[Stored data]

>>

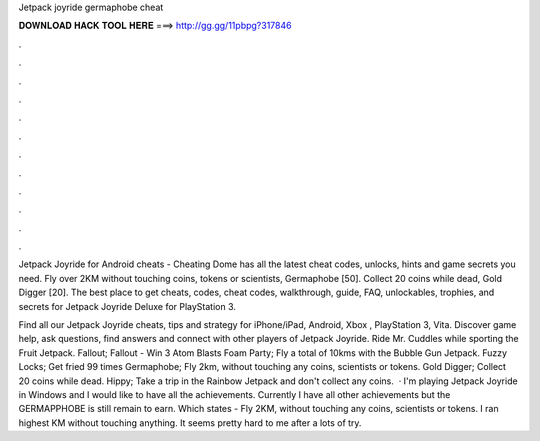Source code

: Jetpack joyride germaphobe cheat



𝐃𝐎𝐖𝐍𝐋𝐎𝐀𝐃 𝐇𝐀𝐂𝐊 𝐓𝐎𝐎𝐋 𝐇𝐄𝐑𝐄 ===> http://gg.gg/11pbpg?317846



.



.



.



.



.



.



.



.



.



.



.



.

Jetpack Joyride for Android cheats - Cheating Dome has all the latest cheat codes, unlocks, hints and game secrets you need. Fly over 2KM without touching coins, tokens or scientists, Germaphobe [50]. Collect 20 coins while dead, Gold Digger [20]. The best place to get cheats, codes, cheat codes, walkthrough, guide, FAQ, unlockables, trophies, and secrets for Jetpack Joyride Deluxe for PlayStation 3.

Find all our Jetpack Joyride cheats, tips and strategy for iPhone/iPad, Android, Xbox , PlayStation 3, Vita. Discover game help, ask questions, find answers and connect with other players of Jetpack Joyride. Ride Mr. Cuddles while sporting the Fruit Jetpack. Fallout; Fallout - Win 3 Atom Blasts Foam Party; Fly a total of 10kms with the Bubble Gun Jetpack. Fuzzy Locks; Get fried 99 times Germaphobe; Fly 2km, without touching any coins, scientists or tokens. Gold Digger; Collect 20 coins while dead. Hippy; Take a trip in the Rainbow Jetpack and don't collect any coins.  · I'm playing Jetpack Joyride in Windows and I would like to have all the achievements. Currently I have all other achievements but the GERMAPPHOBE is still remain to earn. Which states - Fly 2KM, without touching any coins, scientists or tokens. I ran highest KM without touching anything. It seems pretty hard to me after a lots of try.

<<

=== Exercise objective ===
Only the count belongs in your answer, so please work out how many lines of the data contain "cheats".

=== Response ===
2